[Items listed in a dataset]
>>>
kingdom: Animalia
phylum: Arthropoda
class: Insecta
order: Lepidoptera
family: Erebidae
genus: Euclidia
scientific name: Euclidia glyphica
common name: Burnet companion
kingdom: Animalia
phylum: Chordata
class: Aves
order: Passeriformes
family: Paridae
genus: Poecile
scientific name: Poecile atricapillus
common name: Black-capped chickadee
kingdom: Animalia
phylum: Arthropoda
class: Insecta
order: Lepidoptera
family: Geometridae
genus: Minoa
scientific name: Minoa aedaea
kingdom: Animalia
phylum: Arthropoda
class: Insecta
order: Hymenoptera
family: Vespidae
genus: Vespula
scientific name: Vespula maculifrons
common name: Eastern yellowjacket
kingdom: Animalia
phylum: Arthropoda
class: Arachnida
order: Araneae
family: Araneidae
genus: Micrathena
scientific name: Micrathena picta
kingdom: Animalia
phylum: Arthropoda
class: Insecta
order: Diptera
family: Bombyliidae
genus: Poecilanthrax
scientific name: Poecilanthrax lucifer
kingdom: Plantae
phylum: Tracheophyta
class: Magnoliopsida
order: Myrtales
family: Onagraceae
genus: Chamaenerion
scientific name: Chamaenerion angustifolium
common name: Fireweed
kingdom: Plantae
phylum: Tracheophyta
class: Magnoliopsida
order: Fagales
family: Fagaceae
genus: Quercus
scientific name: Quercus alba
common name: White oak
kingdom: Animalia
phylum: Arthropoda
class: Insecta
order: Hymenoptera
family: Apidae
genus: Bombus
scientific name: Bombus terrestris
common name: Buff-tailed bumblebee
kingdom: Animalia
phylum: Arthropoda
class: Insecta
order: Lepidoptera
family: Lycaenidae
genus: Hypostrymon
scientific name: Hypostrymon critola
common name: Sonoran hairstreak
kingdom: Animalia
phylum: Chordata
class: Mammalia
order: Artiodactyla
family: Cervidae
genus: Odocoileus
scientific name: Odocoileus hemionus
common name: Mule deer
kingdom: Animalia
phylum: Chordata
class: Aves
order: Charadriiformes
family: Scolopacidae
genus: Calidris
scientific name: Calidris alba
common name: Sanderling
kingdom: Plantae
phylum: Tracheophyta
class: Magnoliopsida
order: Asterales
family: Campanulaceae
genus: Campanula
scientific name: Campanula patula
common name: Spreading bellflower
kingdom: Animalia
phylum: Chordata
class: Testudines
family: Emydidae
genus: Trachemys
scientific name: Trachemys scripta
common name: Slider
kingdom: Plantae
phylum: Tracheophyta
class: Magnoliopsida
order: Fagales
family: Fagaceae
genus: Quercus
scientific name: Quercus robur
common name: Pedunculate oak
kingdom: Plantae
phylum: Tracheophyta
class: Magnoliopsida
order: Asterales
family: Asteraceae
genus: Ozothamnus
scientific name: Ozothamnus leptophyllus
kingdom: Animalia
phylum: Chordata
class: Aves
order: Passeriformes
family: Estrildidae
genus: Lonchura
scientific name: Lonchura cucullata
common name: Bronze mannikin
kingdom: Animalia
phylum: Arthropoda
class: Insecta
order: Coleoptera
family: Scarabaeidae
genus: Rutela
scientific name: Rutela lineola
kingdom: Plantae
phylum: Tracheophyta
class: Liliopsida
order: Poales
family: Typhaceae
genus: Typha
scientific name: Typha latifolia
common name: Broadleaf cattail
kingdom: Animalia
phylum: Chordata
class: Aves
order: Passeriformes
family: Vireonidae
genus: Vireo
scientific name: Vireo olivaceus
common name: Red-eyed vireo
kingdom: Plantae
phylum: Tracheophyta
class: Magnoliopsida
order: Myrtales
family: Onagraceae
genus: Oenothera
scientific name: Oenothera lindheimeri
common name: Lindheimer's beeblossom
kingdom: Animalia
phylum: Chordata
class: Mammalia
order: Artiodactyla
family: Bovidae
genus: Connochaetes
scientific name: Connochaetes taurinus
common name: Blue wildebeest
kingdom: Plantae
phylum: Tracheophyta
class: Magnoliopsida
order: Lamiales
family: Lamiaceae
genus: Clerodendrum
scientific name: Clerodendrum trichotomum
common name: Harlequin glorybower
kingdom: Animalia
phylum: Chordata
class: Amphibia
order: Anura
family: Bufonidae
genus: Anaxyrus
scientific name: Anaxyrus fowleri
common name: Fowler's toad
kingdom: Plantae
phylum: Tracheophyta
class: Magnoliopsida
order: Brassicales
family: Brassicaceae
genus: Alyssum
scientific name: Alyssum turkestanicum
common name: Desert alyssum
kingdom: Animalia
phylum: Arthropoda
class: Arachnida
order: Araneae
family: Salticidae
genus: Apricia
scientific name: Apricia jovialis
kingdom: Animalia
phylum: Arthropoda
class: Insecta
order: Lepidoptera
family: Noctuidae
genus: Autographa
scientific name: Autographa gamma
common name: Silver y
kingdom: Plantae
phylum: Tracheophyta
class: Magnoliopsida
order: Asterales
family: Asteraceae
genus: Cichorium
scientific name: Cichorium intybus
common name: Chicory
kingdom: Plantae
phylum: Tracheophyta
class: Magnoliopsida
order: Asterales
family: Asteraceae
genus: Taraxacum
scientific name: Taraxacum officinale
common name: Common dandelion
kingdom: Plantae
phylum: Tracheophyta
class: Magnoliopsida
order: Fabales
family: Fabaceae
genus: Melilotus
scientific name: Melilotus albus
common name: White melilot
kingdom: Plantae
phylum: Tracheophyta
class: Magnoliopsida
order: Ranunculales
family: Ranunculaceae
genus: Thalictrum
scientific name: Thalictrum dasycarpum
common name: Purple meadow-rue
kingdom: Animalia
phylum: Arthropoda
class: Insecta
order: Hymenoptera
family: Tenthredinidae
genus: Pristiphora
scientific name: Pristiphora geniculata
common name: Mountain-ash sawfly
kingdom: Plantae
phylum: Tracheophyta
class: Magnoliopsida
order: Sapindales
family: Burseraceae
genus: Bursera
<<<
Reproduce the lines word for word, beginning at the line that contains "scientific name: Apricia jovialis" and ending after the line that contains "common name: Chicory".

scientific name: Apricia jovialis
kingdom: Animalia
phylum: Arthropoda
class: Insecta
order: Lepidoptera
family: Noctuidae
genus: Autographa
scientific name: Autographa gamma
common name: Silver y
kingdom: Plantae
phylum: Tracheophyta
class: Magnoliopsida
order: Asterales
family: Asteraceae
genus: Cichorium
scientific name: Cichorium intybus
common name: Chicory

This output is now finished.